Paperback 96 pages (March 25, 2005)
Publisher: Titan Books
Warren Ellis is well and truly back at the forefront of comic writing. As well as the return of the wonderful Planetary, thanks to Titan we have this collection of a one off min-series from while back to enjoy.
It is alternate history time again, but you can forget all those Harry Turtledove novels, this is a different thing altogether. This time round, Britain gets its hands on Werner Vaun-Brown and the other german rocket scientists before America and Russia. Through dangerous engineering, pluckiness and rock solid upper lips gains it dominance of the skies in 20 years, landing men on the moon in 1956 and Mars by 1969. Inspiring stuff.
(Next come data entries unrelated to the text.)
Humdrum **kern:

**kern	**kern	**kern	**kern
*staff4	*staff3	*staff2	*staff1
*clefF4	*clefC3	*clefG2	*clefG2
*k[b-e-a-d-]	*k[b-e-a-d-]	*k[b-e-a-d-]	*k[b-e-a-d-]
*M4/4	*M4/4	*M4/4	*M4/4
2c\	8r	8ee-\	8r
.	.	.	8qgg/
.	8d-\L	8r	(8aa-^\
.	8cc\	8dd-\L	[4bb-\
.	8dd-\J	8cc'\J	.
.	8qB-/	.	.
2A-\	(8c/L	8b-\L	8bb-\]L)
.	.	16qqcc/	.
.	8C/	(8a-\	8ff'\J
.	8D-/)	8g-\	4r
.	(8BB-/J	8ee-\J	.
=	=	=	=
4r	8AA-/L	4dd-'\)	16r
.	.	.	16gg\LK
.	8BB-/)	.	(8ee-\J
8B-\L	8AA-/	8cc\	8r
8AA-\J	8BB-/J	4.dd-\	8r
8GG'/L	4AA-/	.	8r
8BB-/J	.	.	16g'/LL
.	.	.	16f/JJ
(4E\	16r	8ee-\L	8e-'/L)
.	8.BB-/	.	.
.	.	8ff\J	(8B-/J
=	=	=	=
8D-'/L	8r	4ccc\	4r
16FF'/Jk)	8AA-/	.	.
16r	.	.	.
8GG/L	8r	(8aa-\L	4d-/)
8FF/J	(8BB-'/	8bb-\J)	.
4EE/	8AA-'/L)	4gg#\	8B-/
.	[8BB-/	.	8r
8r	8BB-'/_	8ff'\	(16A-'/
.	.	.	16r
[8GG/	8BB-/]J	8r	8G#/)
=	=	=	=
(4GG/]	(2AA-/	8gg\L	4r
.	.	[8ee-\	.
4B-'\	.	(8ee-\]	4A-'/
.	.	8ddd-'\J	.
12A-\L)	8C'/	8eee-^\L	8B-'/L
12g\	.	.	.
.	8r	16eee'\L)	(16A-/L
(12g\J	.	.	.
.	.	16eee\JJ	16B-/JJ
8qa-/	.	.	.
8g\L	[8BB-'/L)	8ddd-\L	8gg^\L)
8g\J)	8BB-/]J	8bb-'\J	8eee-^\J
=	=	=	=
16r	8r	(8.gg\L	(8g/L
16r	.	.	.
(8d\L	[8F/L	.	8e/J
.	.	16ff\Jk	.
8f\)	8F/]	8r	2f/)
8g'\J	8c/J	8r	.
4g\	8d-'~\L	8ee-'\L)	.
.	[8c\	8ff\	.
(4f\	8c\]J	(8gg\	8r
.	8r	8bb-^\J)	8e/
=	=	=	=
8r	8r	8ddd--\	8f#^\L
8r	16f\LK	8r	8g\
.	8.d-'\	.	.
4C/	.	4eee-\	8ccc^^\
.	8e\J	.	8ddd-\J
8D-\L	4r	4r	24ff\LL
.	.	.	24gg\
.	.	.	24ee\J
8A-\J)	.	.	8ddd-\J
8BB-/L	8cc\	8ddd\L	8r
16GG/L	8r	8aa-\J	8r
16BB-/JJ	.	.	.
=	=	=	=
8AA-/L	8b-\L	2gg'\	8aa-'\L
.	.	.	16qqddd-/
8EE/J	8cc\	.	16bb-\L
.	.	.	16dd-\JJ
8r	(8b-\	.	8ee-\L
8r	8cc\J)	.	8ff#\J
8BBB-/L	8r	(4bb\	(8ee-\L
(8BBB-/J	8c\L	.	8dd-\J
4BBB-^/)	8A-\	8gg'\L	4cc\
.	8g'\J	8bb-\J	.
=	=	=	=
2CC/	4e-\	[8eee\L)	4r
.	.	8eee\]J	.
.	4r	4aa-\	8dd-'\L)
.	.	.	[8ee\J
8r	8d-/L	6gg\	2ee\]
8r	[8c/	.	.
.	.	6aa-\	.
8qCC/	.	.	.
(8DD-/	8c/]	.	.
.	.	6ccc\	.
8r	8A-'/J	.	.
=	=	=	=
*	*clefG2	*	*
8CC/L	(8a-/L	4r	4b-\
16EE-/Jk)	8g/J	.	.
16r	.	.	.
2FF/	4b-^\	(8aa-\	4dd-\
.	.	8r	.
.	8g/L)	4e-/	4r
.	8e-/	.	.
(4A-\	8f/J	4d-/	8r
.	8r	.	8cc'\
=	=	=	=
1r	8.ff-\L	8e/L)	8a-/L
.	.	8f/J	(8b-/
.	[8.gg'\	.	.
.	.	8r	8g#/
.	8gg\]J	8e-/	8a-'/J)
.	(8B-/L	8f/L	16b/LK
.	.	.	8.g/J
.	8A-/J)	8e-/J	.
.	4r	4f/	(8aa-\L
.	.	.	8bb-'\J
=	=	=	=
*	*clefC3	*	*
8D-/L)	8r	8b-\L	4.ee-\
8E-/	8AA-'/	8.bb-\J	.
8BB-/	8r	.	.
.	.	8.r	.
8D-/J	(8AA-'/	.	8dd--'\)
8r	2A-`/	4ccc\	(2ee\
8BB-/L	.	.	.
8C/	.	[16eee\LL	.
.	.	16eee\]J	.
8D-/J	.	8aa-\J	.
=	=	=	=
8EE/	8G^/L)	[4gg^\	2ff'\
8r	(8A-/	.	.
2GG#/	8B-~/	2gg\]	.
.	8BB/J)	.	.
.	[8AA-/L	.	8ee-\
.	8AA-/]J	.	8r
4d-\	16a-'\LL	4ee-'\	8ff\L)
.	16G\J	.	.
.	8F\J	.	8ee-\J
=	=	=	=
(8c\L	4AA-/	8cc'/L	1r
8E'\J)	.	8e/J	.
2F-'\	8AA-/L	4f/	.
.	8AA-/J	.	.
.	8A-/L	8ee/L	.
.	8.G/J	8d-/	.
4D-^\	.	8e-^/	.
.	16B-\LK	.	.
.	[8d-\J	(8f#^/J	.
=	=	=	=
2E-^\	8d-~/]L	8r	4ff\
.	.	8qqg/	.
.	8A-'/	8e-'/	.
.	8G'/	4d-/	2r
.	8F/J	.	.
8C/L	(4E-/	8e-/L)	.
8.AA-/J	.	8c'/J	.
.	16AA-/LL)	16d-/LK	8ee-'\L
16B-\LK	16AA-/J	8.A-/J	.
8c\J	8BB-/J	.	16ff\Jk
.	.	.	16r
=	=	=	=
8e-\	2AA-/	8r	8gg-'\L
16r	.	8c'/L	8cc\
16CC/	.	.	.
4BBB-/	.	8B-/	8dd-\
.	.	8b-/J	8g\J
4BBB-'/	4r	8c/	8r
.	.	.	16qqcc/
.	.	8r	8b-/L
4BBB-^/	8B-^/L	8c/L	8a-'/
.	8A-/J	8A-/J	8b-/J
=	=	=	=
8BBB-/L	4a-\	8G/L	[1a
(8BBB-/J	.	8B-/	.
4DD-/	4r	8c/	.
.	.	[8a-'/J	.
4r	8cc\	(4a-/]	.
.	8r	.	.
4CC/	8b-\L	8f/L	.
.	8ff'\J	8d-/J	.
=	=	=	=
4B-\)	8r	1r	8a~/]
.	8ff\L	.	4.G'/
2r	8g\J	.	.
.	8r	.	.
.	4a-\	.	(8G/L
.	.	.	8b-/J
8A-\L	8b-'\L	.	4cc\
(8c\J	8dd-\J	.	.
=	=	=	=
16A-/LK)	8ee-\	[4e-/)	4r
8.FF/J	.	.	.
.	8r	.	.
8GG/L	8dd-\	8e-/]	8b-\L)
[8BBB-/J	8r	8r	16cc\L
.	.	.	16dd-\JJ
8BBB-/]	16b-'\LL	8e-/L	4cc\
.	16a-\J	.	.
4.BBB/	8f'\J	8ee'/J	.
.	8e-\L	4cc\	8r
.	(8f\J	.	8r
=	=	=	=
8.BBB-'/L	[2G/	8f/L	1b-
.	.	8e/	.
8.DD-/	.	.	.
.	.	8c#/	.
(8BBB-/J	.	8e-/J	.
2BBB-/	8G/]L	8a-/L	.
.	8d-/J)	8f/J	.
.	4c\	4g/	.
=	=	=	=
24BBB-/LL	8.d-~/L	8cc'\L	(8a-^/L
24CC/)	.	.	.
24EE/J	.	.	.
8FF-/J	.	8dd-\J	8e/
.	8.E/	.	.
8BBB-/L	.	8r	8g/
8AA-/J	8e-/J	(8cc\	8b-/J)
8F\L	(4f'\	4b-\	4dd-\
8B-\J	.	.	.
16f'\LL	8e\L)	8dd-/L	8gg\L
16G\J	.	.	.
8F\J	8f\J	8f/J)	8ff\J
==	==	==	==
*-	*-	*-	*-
Despite this, the story plays second fiddle to Chris Weston’s pencils and Laura Martin’s colouring. The spaceship designs are a school boys’ dream, as are the wonderful Eagle-esque depictions of a technologically advanced London. The style is somewhere between Dan Dare and a NASA engineers’ wildest dreams. Awe-inspiring and delightful at the same time. The little touches, such as the Union Jacks on spaceships and Rover symbols on Moon buggies add to the fun. This is a book you can look at all day.
Sounding a bit whimsical and cheesy? The final panel makes it all worthwhile and very relevant, only then revealing the true cost of such technological change whilst also showing what else British society has accomplished in our real line over the past 50 years.